The Bucs, Charley and Elena
(August 17, 2004)
A hurricane has its sights on the Tampa Bay area forcing the largest evacuation in history. Even local television stations are forced to leave their studios. Residents watch the storm wobble and wonder if the area's long hurricane drought is over. A Tampa Bay Buccaneers preseason game becomes a footnote in the story. Sound familiar? Hurricane Charley? Actually, this describes Hurricane Elena in 1985.
Over that Labor Day weekend, Elena looked as if it was going to hit the Mississippi area. Then, a frontal trough pushed the strong category one storm towards the west coast of Florida. A category two storm heading to Tampa Bay with ten coastal counties ordering the evacuation 100's of thousands of people. In the end, the Tampa Bay area was sparred. Again, this was Elena, not Charley.

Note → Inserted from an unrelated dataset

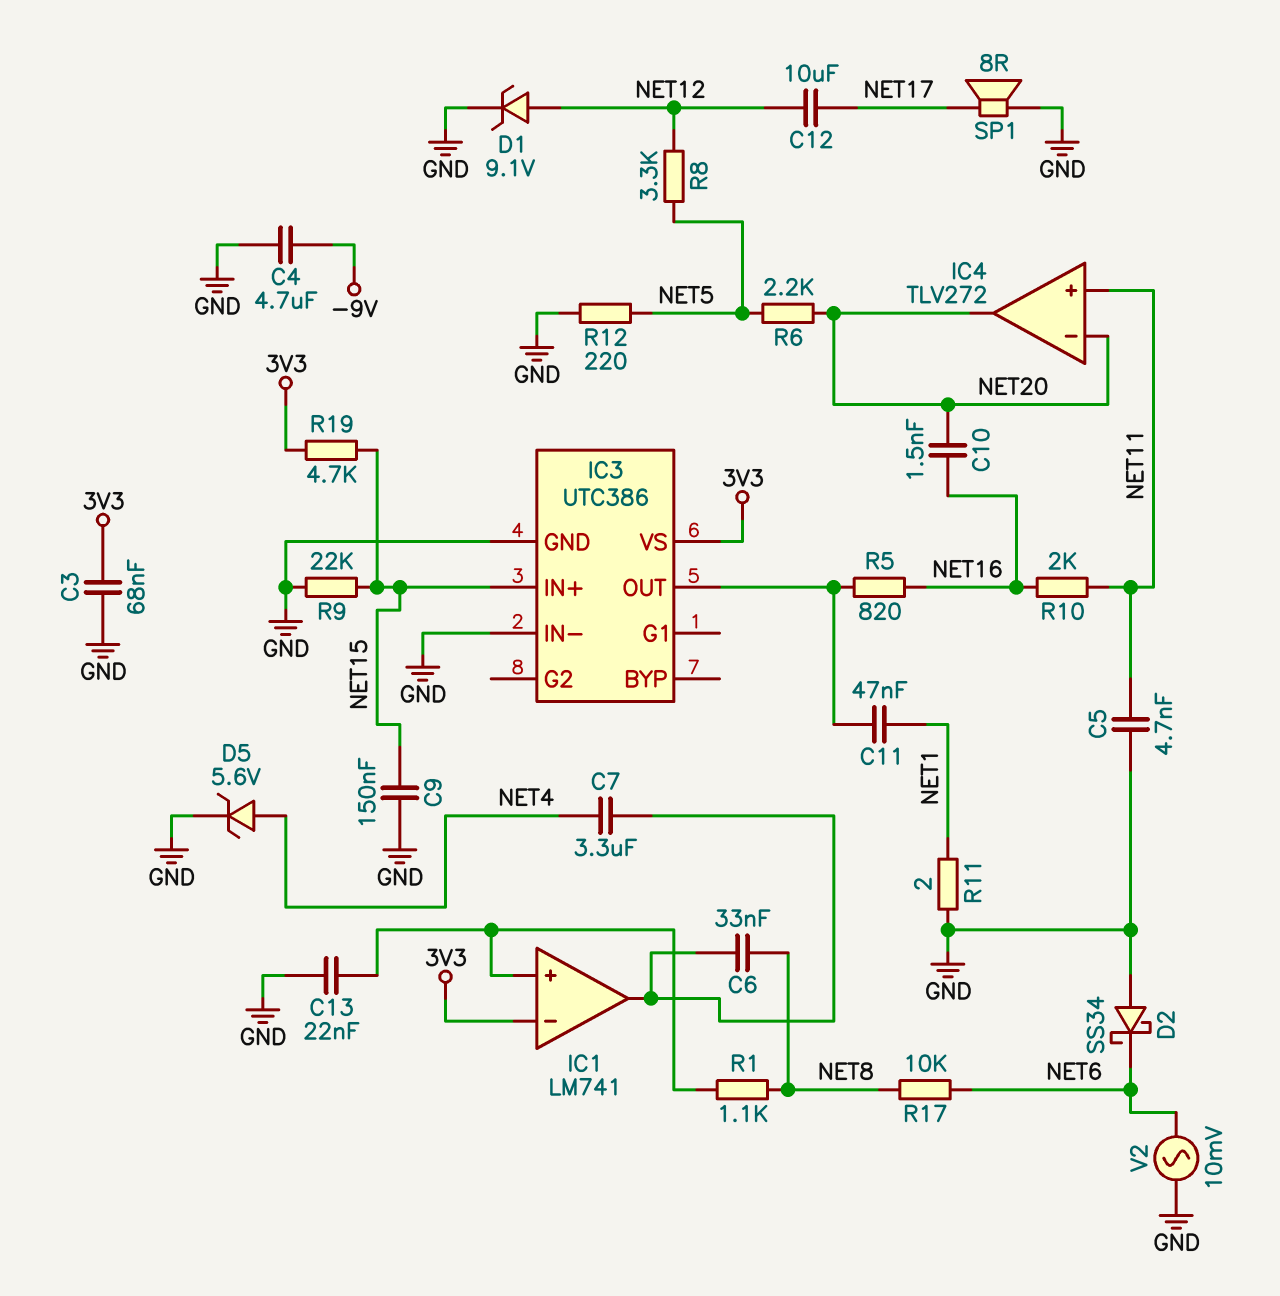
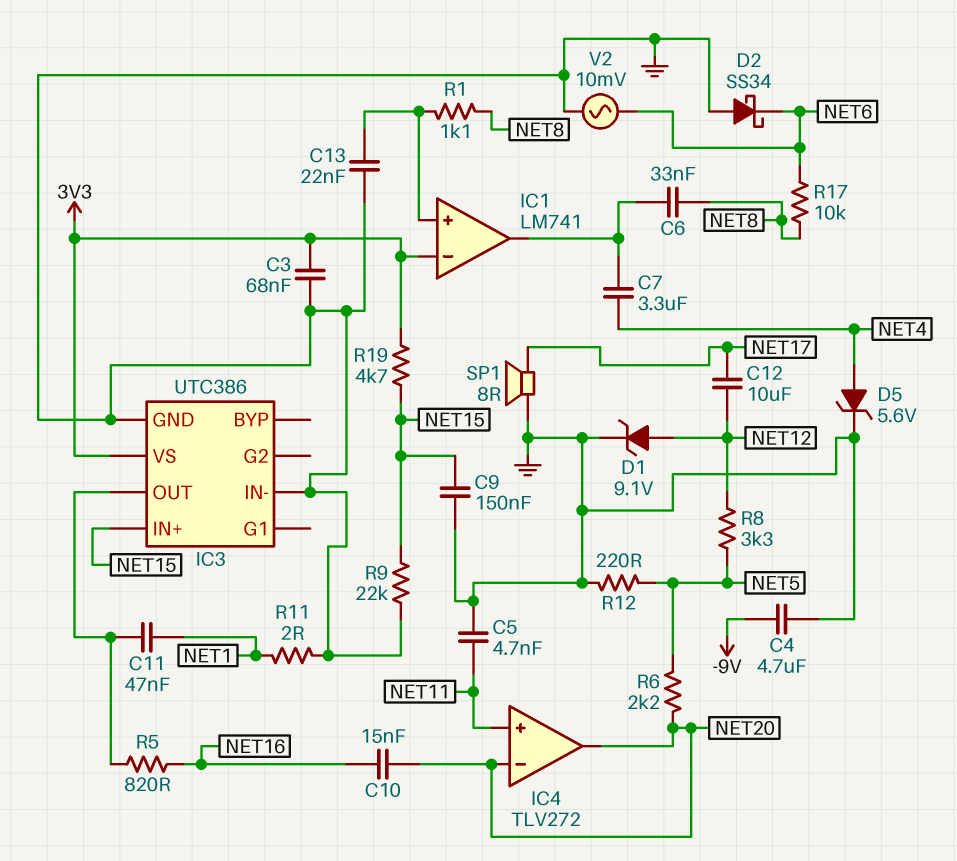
C10: 1.5nF (NET16, NET20) -> 15nF (NET16, NET20)
R10: 2k (NET11, NET16) -> none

Hurricane Charley was projected to landfall at the mouth of Tampa Bay and those
at points east thought they would be out of harm's way. Even though there were
inland wind warnings, and the actual storm path was within the forecast swath,
many were expecting a coastal event. While training near Orlando, the Bucs
were worried about the folks back in Tampa Bay, Charley's path took the storm
right over central Florida.
Training at the Disney sports complex at Celebration, the Buccaneers witnessed the fury of the hurricane first hand. Head coach Jon Gruden talked to the media the morning after the storm. "It was wild, it was unbelievable. The force that was displayed last night was something I had never seen and it's amazing that the damages were not maybe here what they might have been. When you drive to practice and you see 1,200-1,500-pound palm trees ripped out of the ground and thrown around the street, hundreds and hundreds of them, it lets you know how lucky you are to make it through the night. I just hope everybody's okay. I really feel for the people down in Fort Myers and the places that were really hit hard by the hurricane."
The Bucs were scheduled to play the preseason opener on Saturday, but the game was moved to Monday night. It was obviously a minor inconvenience compared to what those in the devastated areas of southwest and central Florida are going through. The Bucs, along with Florida's other NFL teams, are working to help with the relief efforts.

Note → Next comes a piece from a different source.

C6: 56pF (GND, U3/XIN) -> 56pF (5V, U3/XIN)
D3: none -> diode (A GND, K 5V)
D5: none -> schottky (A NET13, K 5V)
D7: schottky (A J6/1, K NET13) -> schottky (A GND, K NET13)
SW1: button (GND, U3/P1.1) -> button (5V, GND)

During Charley, just like Elena, television stations were effected by the evacuation order. Back in the 1985, WTOG (Channel 44) had to leave its studios. WTOG was broadcasting the Bucs preseason games at the time and a tape of a loss to the Washington Redskins was about all that was taken to a remote broadcast location. WTOG showed that tape continuously over the weekend. The Redskins' charter was the last flight out of Tampa International Airport before it was closed for almost two days.
Last weekend, just as almost two decades earlier, a Buccaneers preseason game is footnote in this area's hurricane history.